Curated by Lee Kinsella, Stuffed, Bolstered and Upholstered is included in the second iteration of the Indian Ocean Craft Triennial—IOTA 2024: Codes in Parallel. Featuring exhibitions, a conference and varied satellite events, a key feature of the Perth-based triennial is the inclusion of contemporary practitioners who incorporate and build on traditional skills and mediums of craft.
Moving away from the preconceived notion of textiles and fibre-based art as solely small and diminutive objects, for Stuffed, Bolstered and Upholstered Kinsella chose to focus on works that exude a sense of theatre and storytelling through scale and innovative use of materials. The purpose of this was to create an immersive environment encompassing the practices of over thirty artists working across textiles, painting, ceramics, sculpture and installation.

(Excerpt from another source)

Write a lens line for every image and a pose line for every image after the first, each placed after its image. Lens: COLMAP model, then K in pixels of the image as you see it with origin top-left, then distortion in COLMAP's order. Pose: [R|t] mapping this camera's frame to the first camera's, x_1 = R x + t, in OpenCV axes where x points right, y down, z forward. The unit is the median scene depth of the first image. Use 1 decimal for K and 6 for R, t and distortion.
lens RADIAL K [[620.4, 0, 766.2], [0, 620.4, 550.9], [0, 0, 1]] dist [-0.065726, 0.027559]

“I wanted to reframe stitched and woven forms to include objects of scale that are impressive in their weight and materiality, but also potentially smaller works that had impact as activist tools or a strong critical element to them,” Kinsella explains.
Maintaining an emphasis on West Australian collections, Kinsella sourced most of the exhibition from the University of Western Australia Collection, the Cruthers Collection of Women’s Art and the Berndt Collection. Among the artists involved are Judy Watson, Zanny Begg, Teelah George and Deborah Prior, while three works were commissioned specifically for the exhibition and these include new pieces by Bunbury based artist Beverly Thomson, the Walley family and Perth based artist Rina Franz.

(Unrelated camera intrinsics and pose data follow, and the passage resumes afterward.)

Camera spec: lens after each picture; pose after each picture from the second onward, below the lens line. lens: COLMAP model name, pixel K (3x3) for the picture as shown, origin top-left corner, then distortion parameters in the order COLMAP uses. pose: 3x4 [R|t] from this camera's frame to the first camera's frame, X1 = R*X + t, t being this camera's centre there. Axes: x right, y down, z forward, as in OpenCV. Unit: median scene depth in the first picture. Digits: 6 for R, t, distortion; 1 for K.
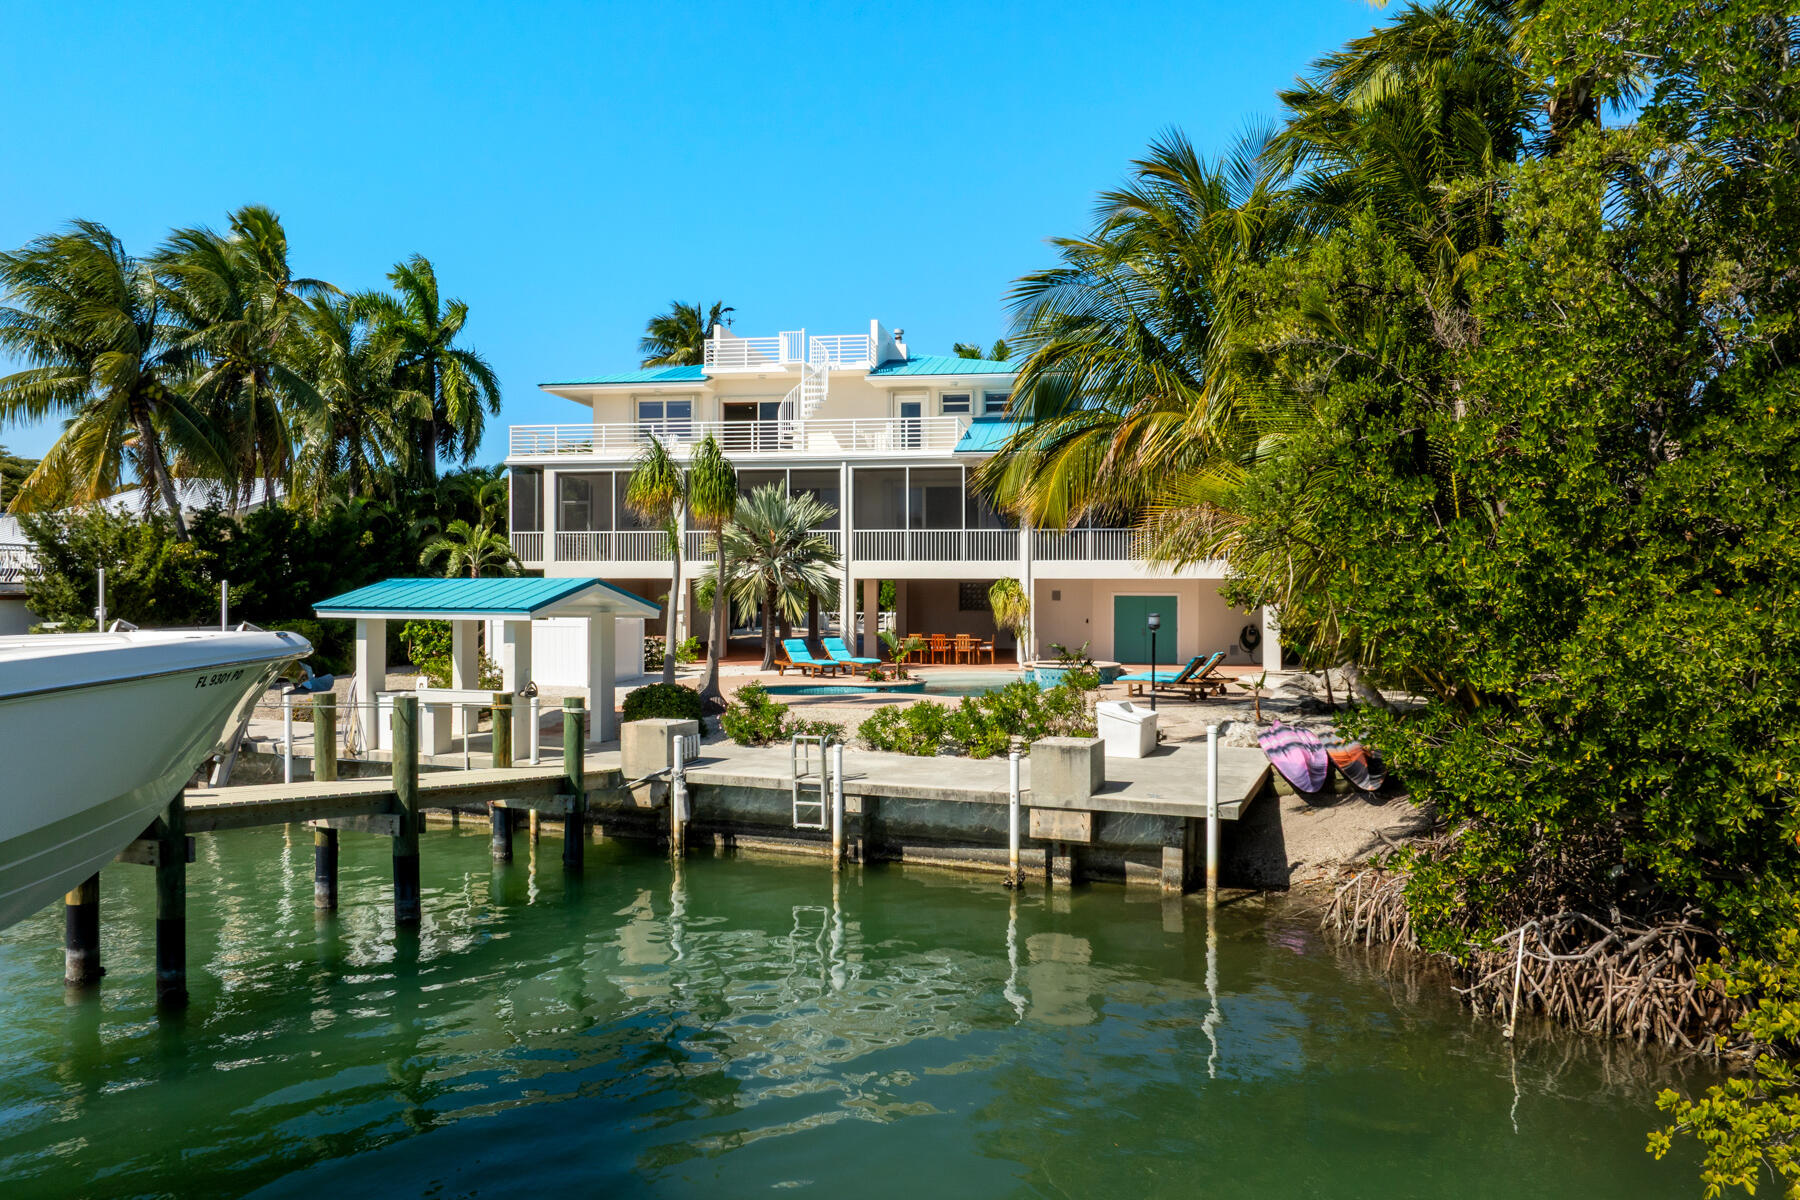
lens RADIAL K [[1273.6, 0, 900.0], [0, 1273.6, 600.0], [0, 0, 1]] dist [-0.034464, -0.002670]
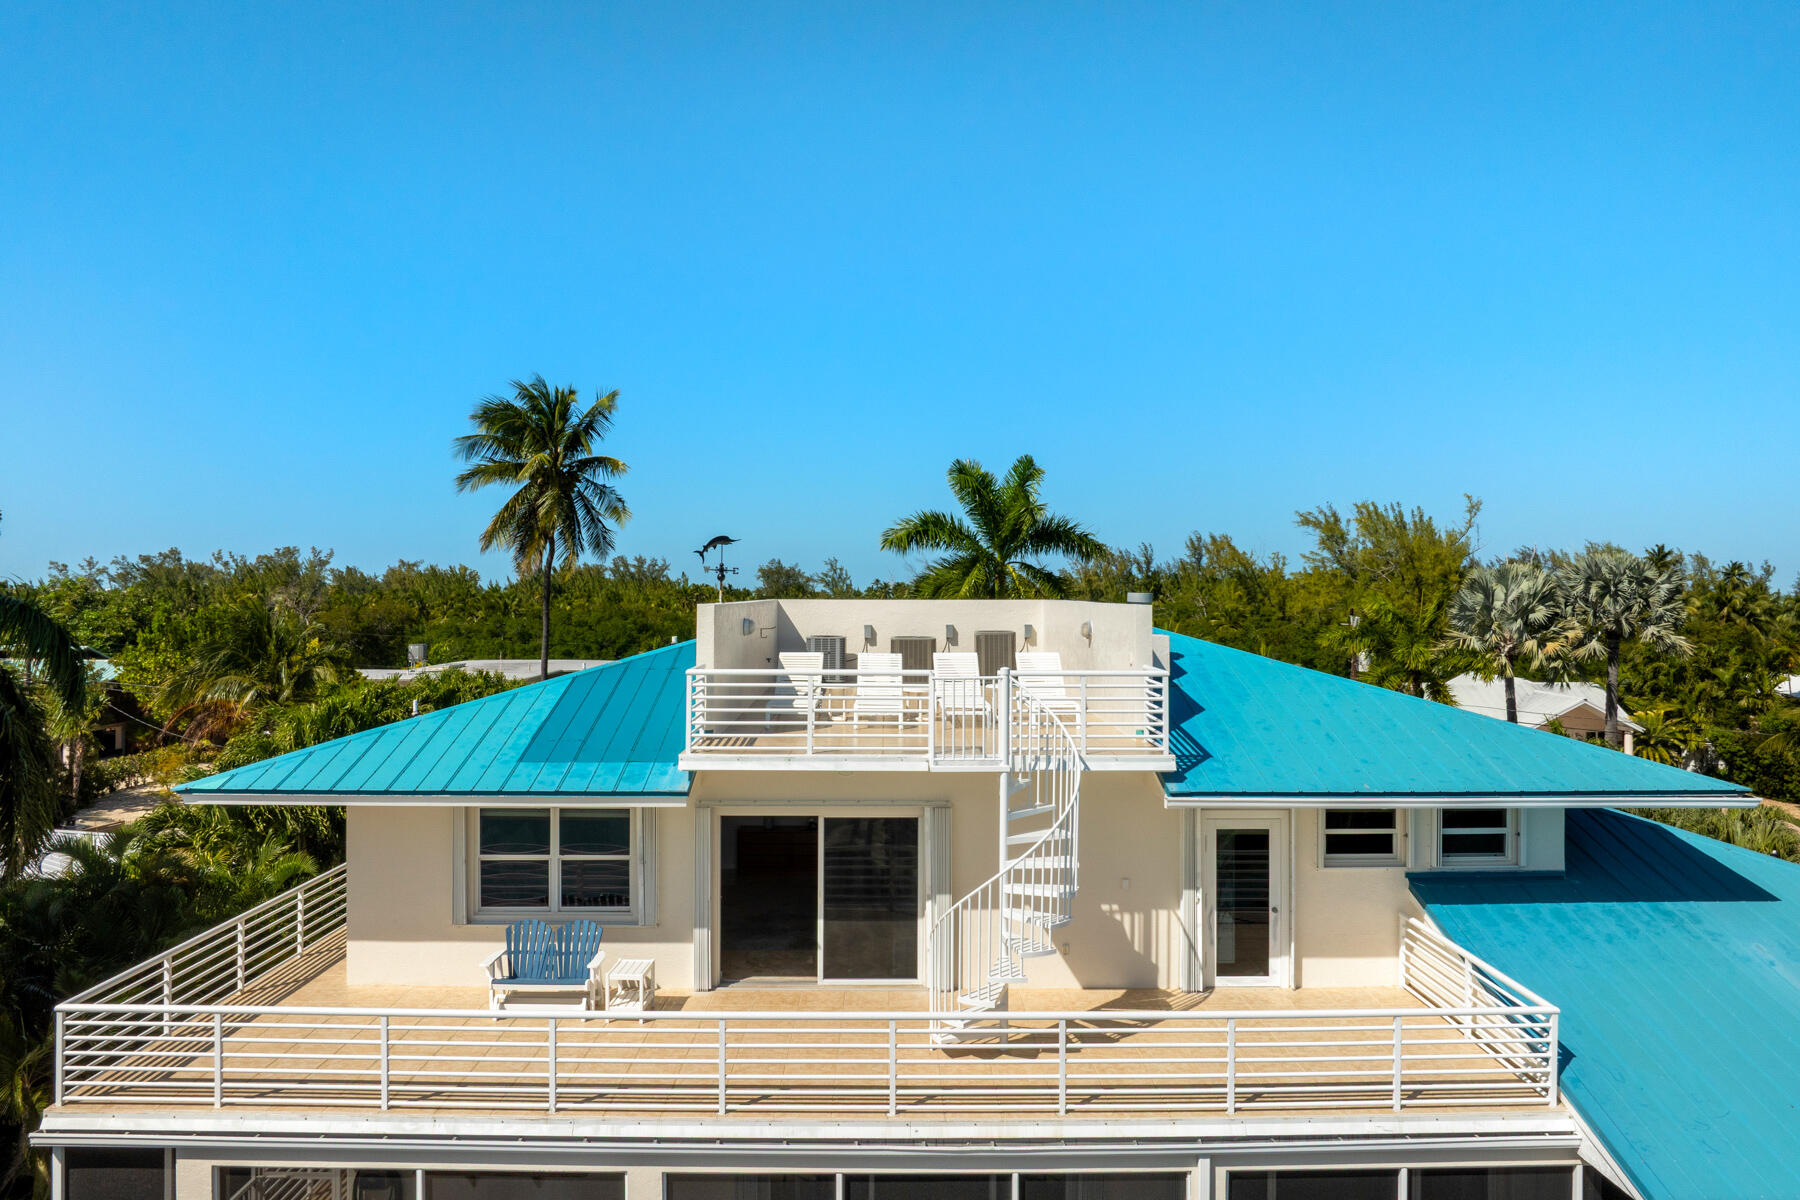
lens RADIAL K [[1273.6, 0, 900.0], [0, 1273.6, 600.0], [0, 0, 1]] dist [-0.034464, -0.002670]
pose [[0.986157, -0.002922, 0.165786, -0.178207], [0.003580, 0.999987, -0.003670, -0.258752], [-0.165773, 0.004213, 0.986155, 0.756889]]
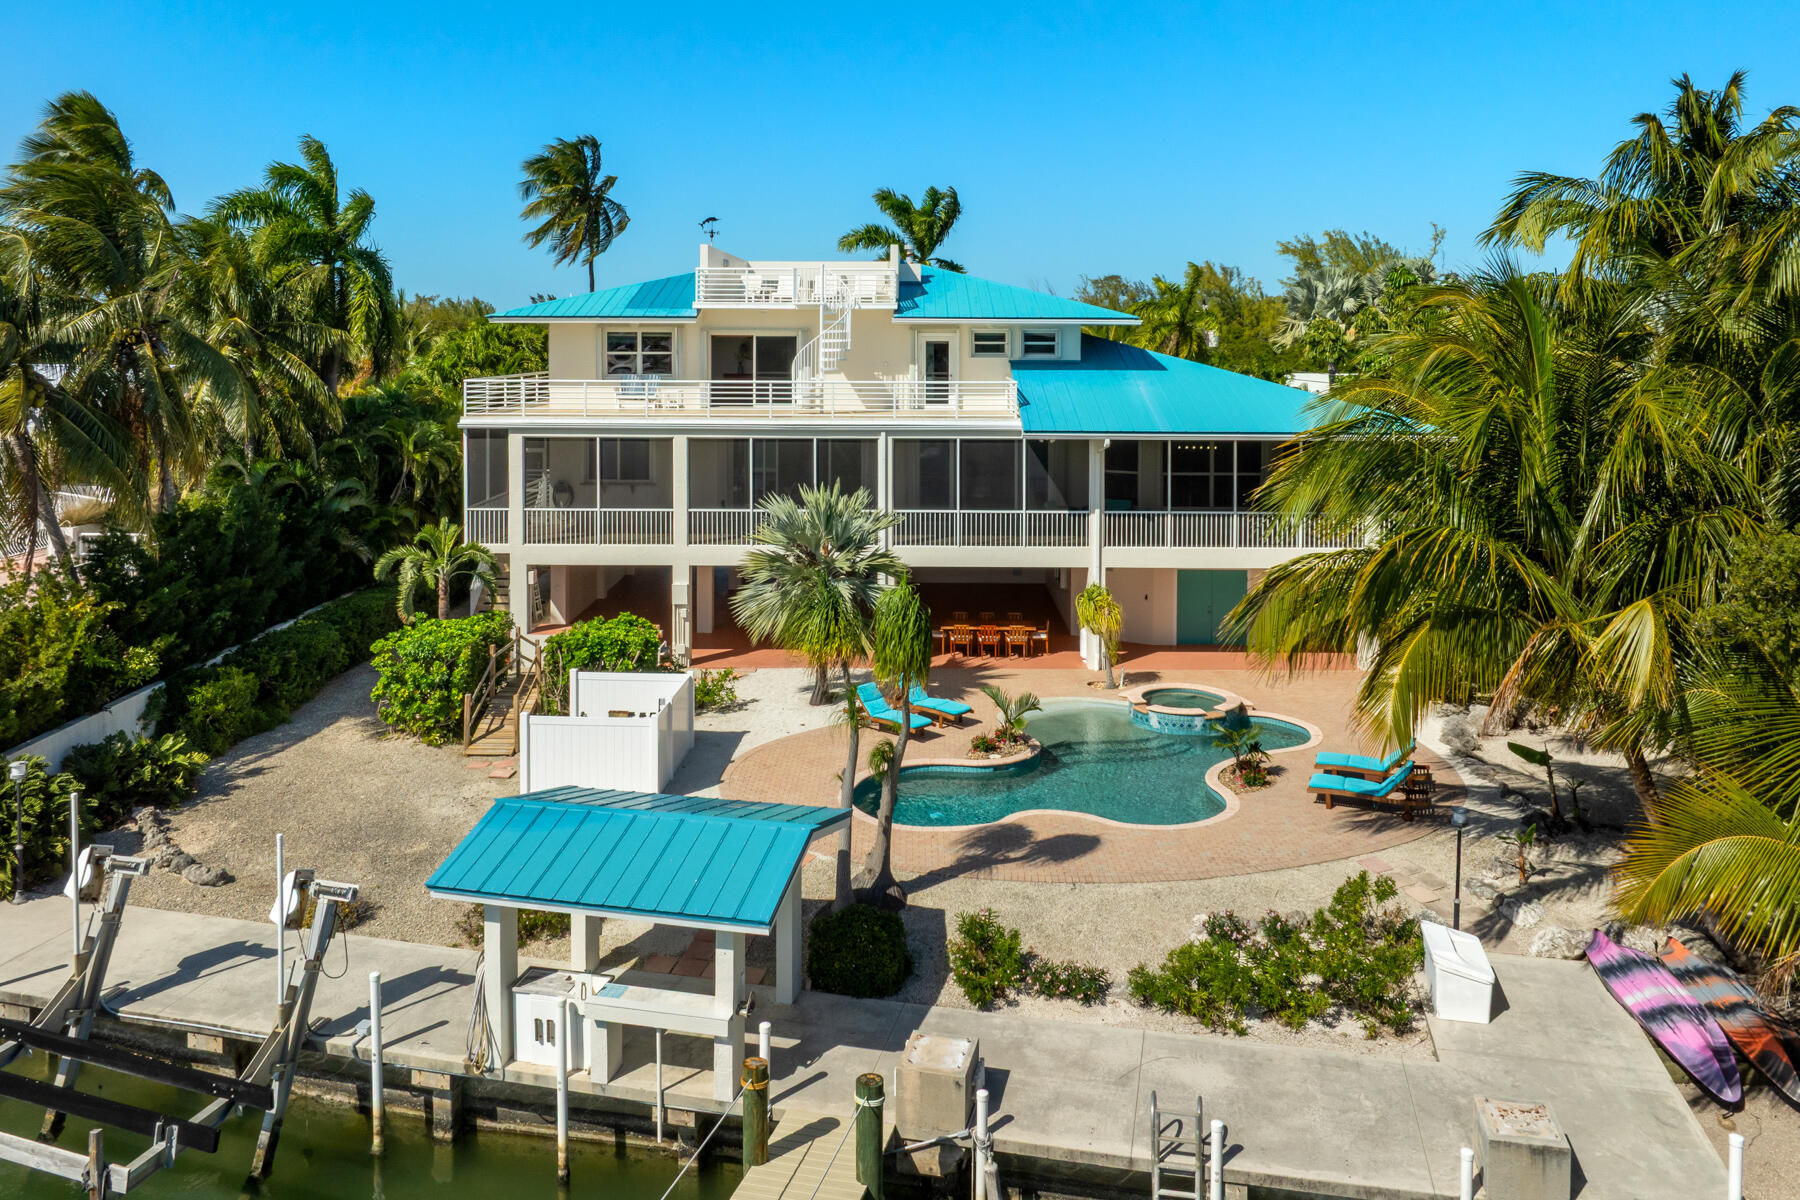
lens RADIAL K [[1351.7, 0, 921.1], [0, 1351.7, 369.0], [0, 0, 1]] dist [-0.042191, -0.009368]
pose [[0.987179, -0.004590, 0.159549, -0.173713], [0.001967, 0.999860, 0.016595, -0.176483], [-0.159603, -0.016069, 0.987051, 0.112523]]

The crux of the show looks at how woven and fibre objects align with the human form and illustrate what Kinsella describes as “power dynamics made real.” She points to Thomson’s work as a poignant example of this. Part of the Noongar Arts Program based at the Bunbury Regional Art Gallery, Thomson spent time collaborating with her daughter Kyla to create a textile and ceramic sculpture representing a birthing tree. Culturally significant to centuries of First Nations women, a birthing tree is known as a place of safety and security to be used during birth and labour on Country.

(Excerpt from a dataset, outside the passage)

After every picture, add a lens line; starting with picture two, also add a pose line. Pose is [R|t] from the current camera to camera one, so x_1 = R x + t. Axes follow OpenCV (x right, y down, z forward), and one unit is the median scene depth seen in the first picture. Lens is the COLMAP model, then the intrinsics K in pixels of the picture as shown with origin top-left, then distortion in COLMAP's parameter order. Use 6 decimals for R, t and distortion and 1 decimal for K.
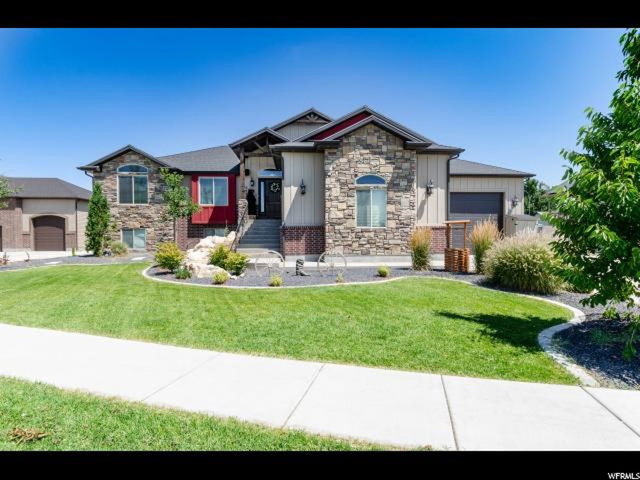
lens RADIAL K [[354.4, 0, 320.0], [0, 354.4, 237.8], [0, 0, 1]] dist [-0.008237, -0.000408]
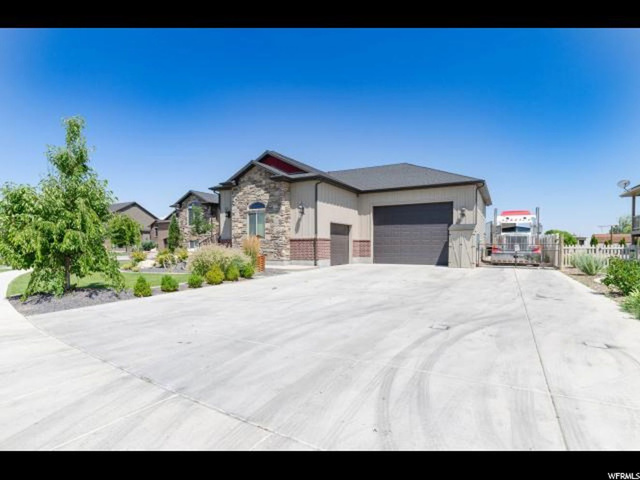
lens RADIAL K [[331.6, 0, 319.2], [0, 331.6, 243.5], [0, 0, 1]] dist [0.001027, -0.000187]
pose [[0.838120, 0.000029, -0.545485, 1.060796], [-0.004510, 0.999966, -0.006875, -0.006909], [0.545467, 0.008222, 0.838092, 0.042101]]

“Touch is the foundation of the relationship between woven fibres and the human figure, and this engenders an endless capacity to tell stories.”
For The Birthing Tree, 2024, Kinsella explains Thomson has used layers of eco-dyed material to create “a green fabric form hanging from the ceiling which drops down almost four metres. It’s adorned with ceramic gumnuts and leaves, with each gumnut representing one year of Bev’s life. It’s a very beautiful homage to mothers and recognises the generations of women who have birthed on Country.”
Another newly commissioned work is Boodja: Koora, Yeyi Ba Kalyakoorl – Country: Long Ago, Today and Eternally, 2024 by Richard Walley, Rickeeta Walley and Alton Walley. Spanning 16 metres across a gallery wall, their painting and installation is centred around a series of mandalas representing the seasons, Noongar dialects and important cultural objects like the coolamon and boomerang. “I invited Rickeeta and her family to create a work that spoke to their connection to place and the stories that run deep here,” Kinsella says. “Richard did a drawing, and that became the basis of the design on the wall. Their family and friends came and helped to paint it, mixing up ochres and applying them by hand. It is the anchor point of the whole exhibition because it is about stories of place and how these stories interweave with people across Country and how that is reflected in contemporary Australian society.”
The third work commissioned for the exhibition is The Invisible Thread, 2024 by Rina Franz. Reflecting on her mother’s occupation as a seamstress, Franz created an installation comprised of 170 blue and white shirt collars gently spinning as they hang in a grid from the ceiling. A significant part of her mother’s work was making alterations to the collars of linen shirts, and following her death, Franz found a notebook containing client requests handwritten and recorded by her mother.
“On the back of each collar embroidered in light reflective thread, is the name of a client so they each have their own personality,” Kinsella says. “This work really speaks to how crucial the invisible labour of seamstresses was to society at the time, and their contribution to growing wealth and the expansion of the fashion industries.”
Reflecting on the universal appeal of textiles, Stuffed, Bolstered and Upholstered highlights the medium’s broad capacity to hold memory and information through shape, pattern and connection to physical touch. As Kinsella points out, “Touch is the foundation of the relationship between woven fibres and the human figure, and this engenders an endless capacity to tell stories. We often come to understand or resolve an issue by using our hands – to make tangible that for which we may not yet have words.”